Hughsie · 25/04/2003 16:54
I agree about the cancer research advert - noone can fail to be moved by that one. I always try to change the channel but once I know it is on I cant help but cry.
To be honest I'm soppy most of the time but worse with pregnancy and having just had a baby. I think it's good to be emotional!
Marina · 25/04/2003 20:21
Wills, agree with all the others. So far this week I have cried at the unneccessary number of Tommy's Campaign "Every day, 100 little ones come out too soon" posters at London Bridge station (and I am a long-term supporter of the charity); at the thread "Worst Mother Ever", and when looking at not one but two books for work which turned out unexpectedly to have stuff in them about losing a child. All of this in front of other people of course (10000s of commuters; students crossly revising for exams).
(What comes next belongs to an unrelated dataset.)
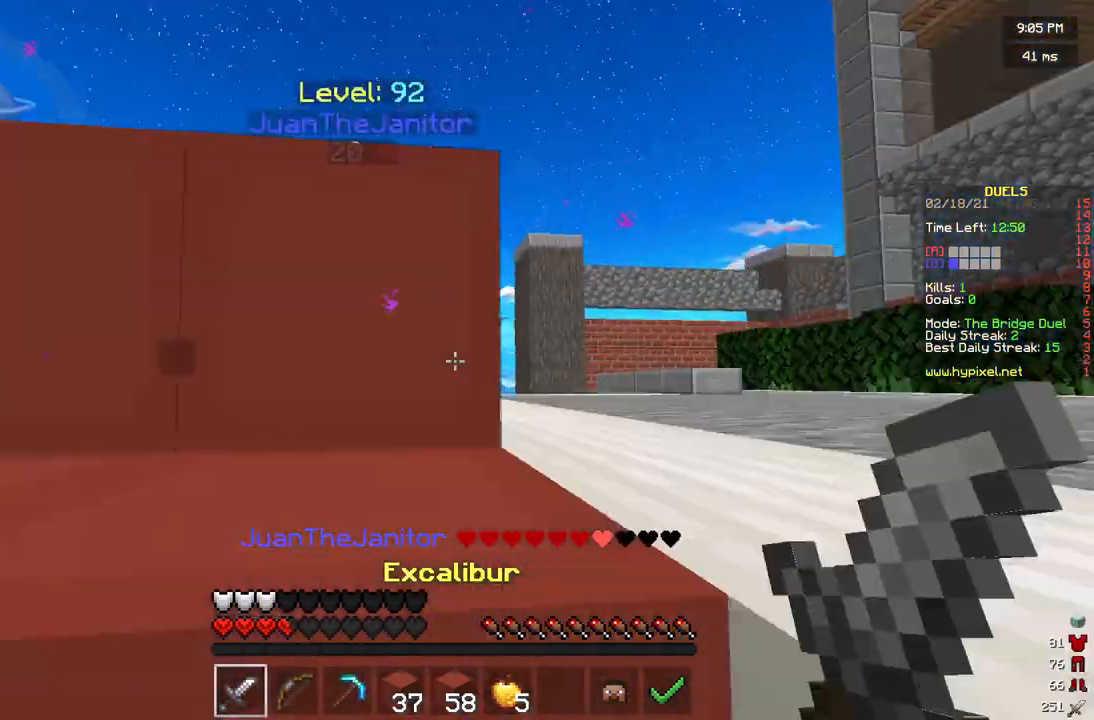
{"keys": ["d", "w"], "mouse": [], "events": [[167, "d", "up"], [458, "d", "down"]]}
One of the plotlines in last week's ER also had me weeping buckets, at least this was on my own sofa.
The slightest thing sets me off - and don't even get me started on the nightmares www! Horrid, aren't they. I think it's very normal of us all to feel this way.
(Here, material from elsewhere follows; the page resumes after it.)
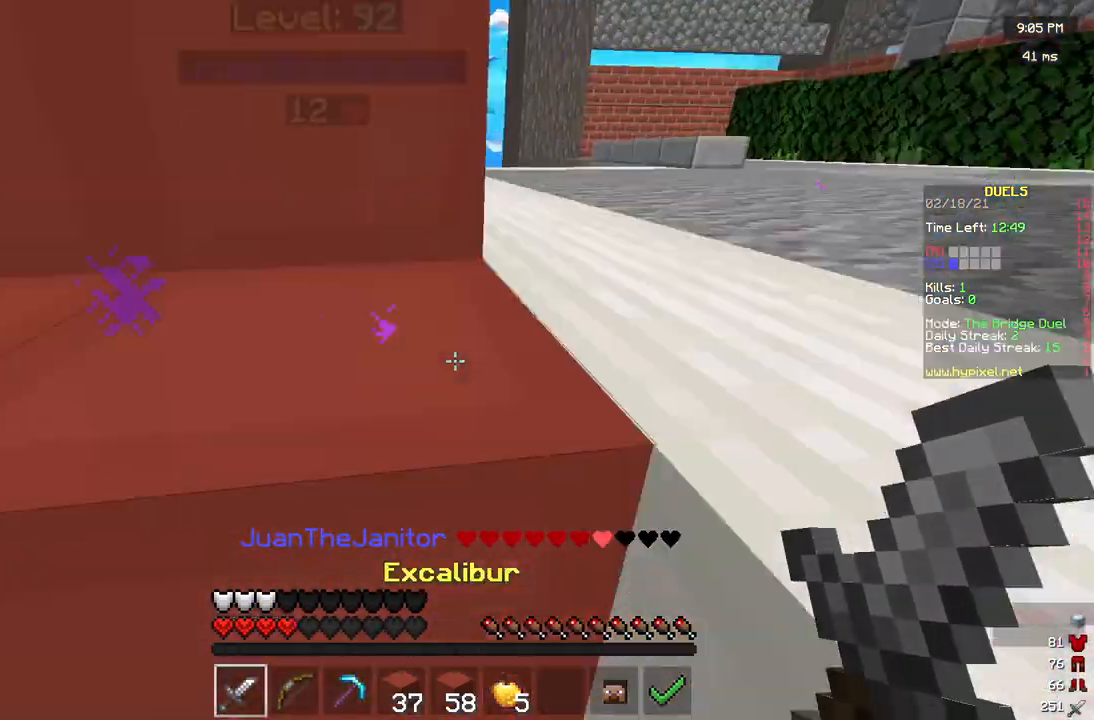
{"keys": ["w"], "mouse": [], "events": [[333, "d", "up"]]}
Demented · 26/04/2003 13:56
I'm not pregnant and I find myself strangely weepy at times (DS2 10 months). Most of the time I'm fine but sometimes someone just has to ask me how I am and I can feel my voice beginning to quiver, I assume my hormones are still settling. Agree with everyone about the Cancer Research ads. Anything with babies in it can set me off, always much worse when pg.
Demented · 26/04/2003 20:33
Oh I love William and Mary, that has me in tears every week. Does anyone else imagine Mears to be just like Mary? - Scottish midwife (I think Mears is Scottish anyway), fighting for the rights of her patients, putting herself on the line. Hmmm maybe I am too addicted to Mumsnet.
Caterina · 27/04/2003 11:02
I was cycling away at the gym yesterday when the nspcc advert came on telly, the one where there is a little baby in a hospital and they tell you that he had been abused but he is now safe. I started to cry so much that the gym instructor got very worried and asked me if I felt OK and if I was not overdoing it at the gym, how embarrassing!
I managed to memorize the nspcc tel no and I am planning to send my money tomorrow, something I would have maybe thought vaguely about before getting pg, but would then not do: I am sure the nspcc get most of their fundings from pregnant women...
Ghosty · 27/04/2003 11:11
I can definitely relate to you all here ... I am like a leaky tap most of the time ... and I am not pregnant! Not long after DS was born I was watching a wildlife programme about a troupe of monkeys that live in a town in India. Every so often the bachelor monkeys who live out of the town come in and try to oust the top male monkey who lives with the females and their babies. Well, if they are successful they go around and try to kill all the baby monkeys so that they can mate with the females again. It was horrific ... when DH came home he thought something really bad had happened as I was a wreck on the sofa surrounded by tissues ... red raw eyes ... bogies all over the place! All I kept saying was ... 'The baby monkeys ... the baby monkeys ...' I think that is when he persuaded me to see the doctor about possible PND !!!!!